As roosters (Male) have larger heads than hens (Female), males can be kept out of female feeders by exclusion systems such as Grills or Roller bars feeder. Grills placed over hen feed troughs create vertical and horizontal restrictions which exclude males with greater head width and full combs, but allow females unimpeded access to the feed.
With some strains of broiler breeders, the difference between the size of the heads or combs between males and females is insufficient to control feed access with grills.
In these cases, a Plastic Bar, commonly called a “Nose Bone” is placed through the Nares and Nasal Septum, if you can and let it be carefully done to avoid injuries on them.
Male feeder lines need to be sufficiently elevated above the floor to prevent hens from reaching feed intended for roosters. In some housing arrangements a separate male water line runs down the scratch area, but, more commonly, the males use the female water lines above the slates.
Ideally, breeders should be fed daily, but skip-a-day feeding programs have been used when feeding space is limited and are most common.
Broiler breeders consume their feed in a short period of time (less than 30 minutes). Consequently, feed should be distributed to all chickens along the entire length of the feed line in less than 3 minutes so all birds can eat at the same time.

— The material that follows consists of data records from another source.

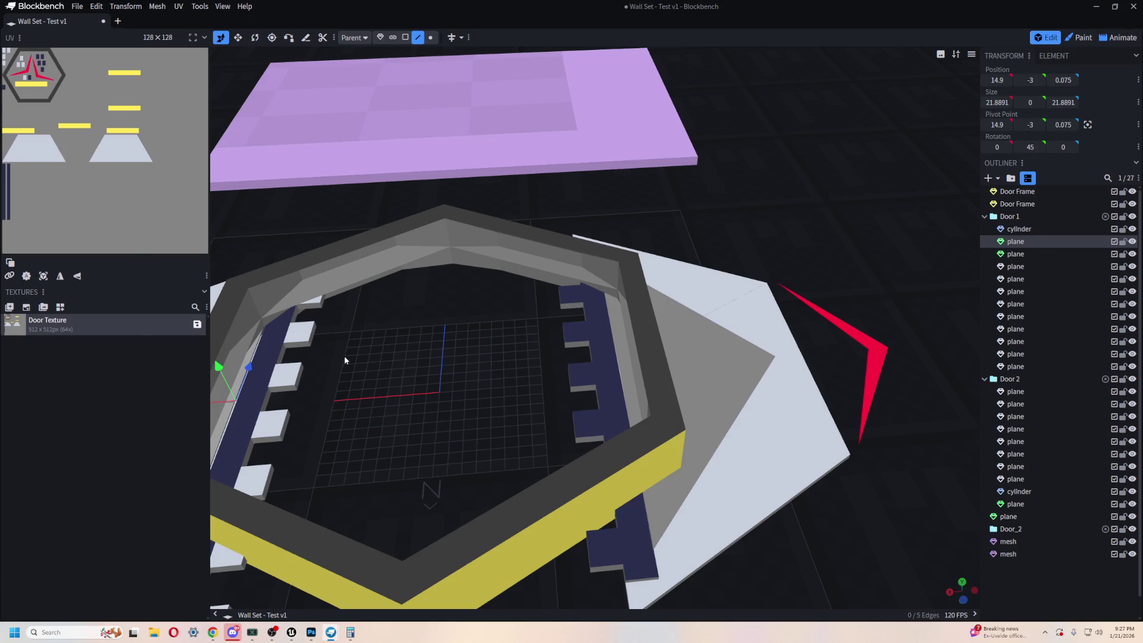
{"action": "key", "text": "alt+Tab"}
{"action": "scroll", "coordinate": [491, 497], "scroll_direction": "up", "scroll_amount": 10}
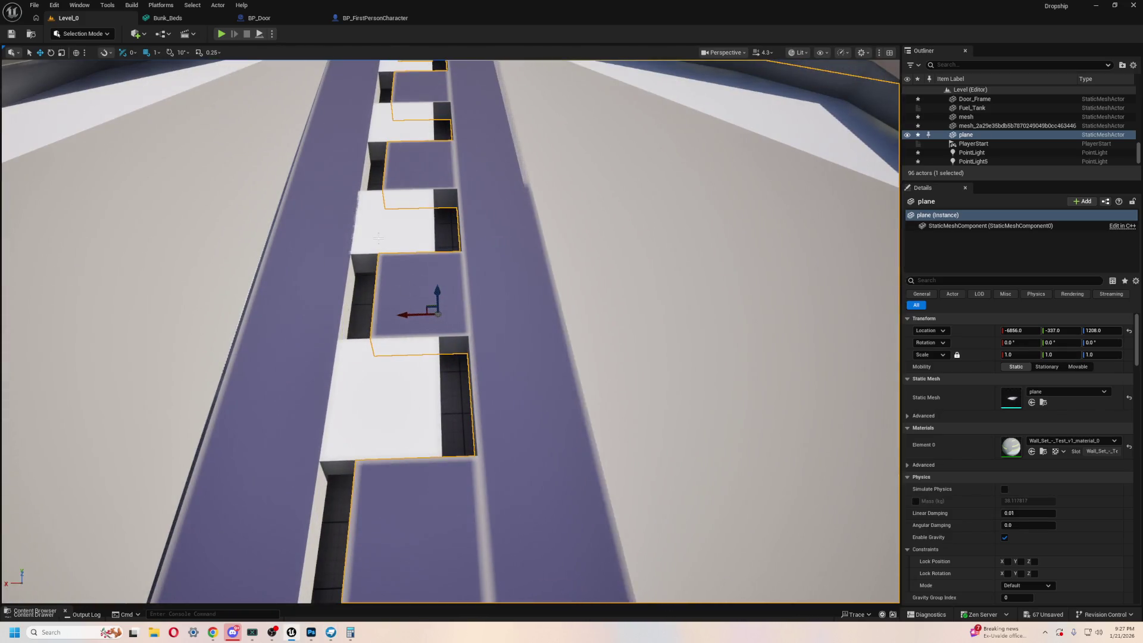
- Zoom and turn the Unreal camera to inspect the plane's slotted strip near the frame corner
{"action": "scroll", "coordinate": [364, 267], "scroll_direction": "down", "scroll_amount": 5}
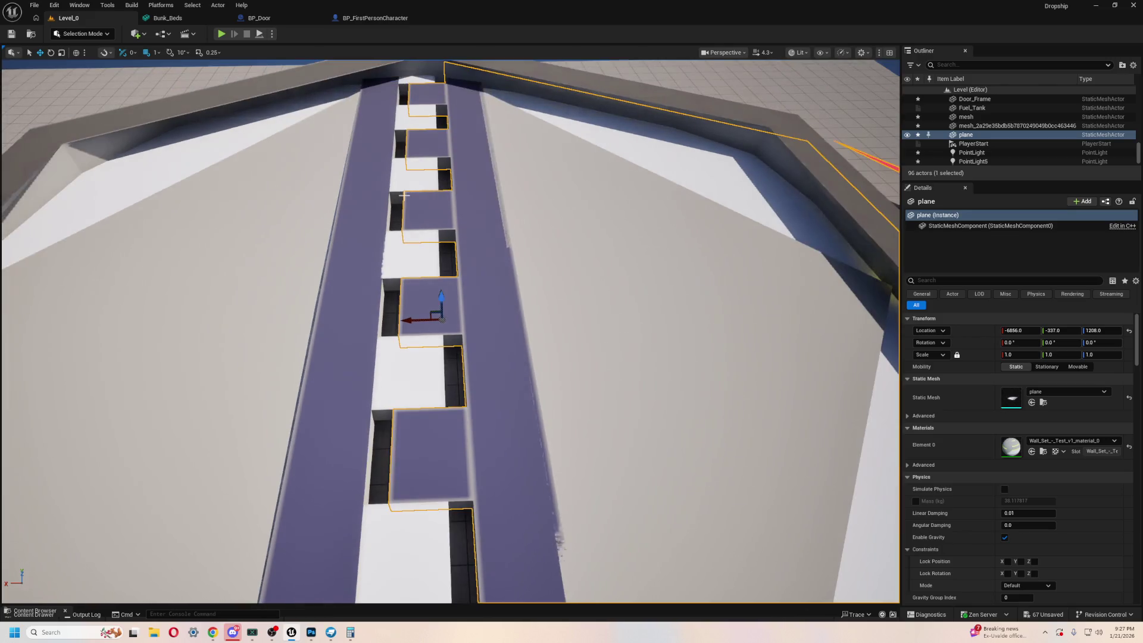
{"action": "scroll", "coordinate": [406, 238], "scroll_direction": "down", "scroll_amount": 5}
{"action": "mouse_move", "coordinate": [406, 237]}
{"action": "right_mouse_down"}
{"action": "mouse_move", "coordinate": [340, 119]}
{"action": "mouse_move", "coordinate": [334, 220]}
{"action": "mouse_move", "coordinate": [345, 256]}
{"action": "right_mouse_up"}
{"action": "scroll", "coordinate": [450, 332], "scroll_direction": "up", "scroll_amount": 6}
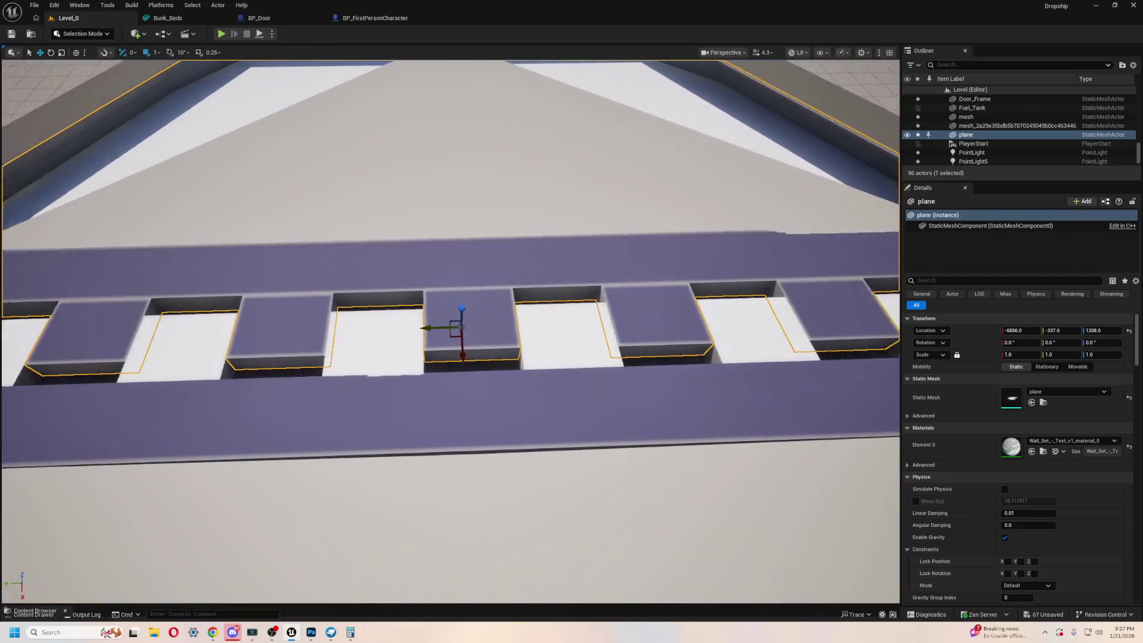
{"action": "scroll", "coordinate": [450, 332], "scroll_direction": "down", "scroll_amount": 6}
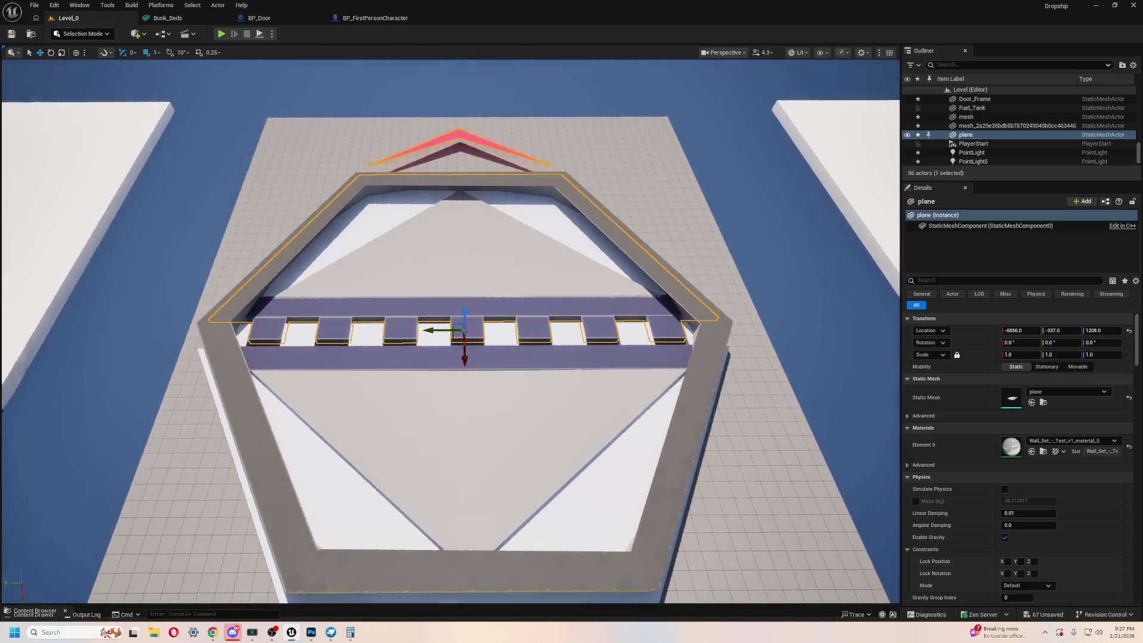
{"action": "scroll", "coordinate": [458, 326], "scroll_direction": "up", "scroll_amount": 5}
{"action": "scroll", "coordinate": [464, 328], "scroll_direction": "down", "scroll_amount": 3}
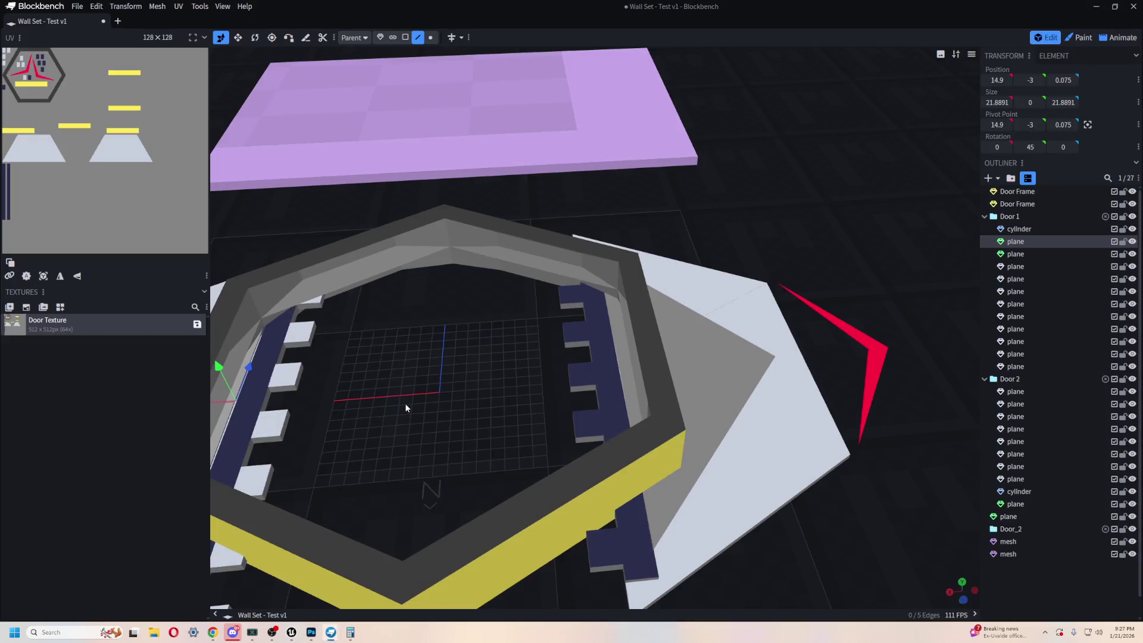
{"action": "scroll", "coordinate": [405, 407], "scroll_direction": "down", "scroll_amount": 2}
{"action": "key", "text": "alt+Tab"}
{"action": "key", "text": "alt+Tab"}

If delivery takes too long, aggressive birds consume most of the feed as it leaves the hopper. If feed is not delivered along the length of the entire feed line in a short period of time, dominant birds have access to more feed and gain more weight each week than smaller, less dominant birds.
Under these conditions, body weight uniformity declines even if initial body weight uniformity was good. Another problem that can occur with skip-a-day feeding is engorgement of food to the point that birds can compress the trachea and die of suffocation.
When birds are seen in respiratory distress shortly after feeding, the crop needs to be checked to see if it is hard. If so, the bird can usually be saved by gently massaging the food laterally away from the trachea.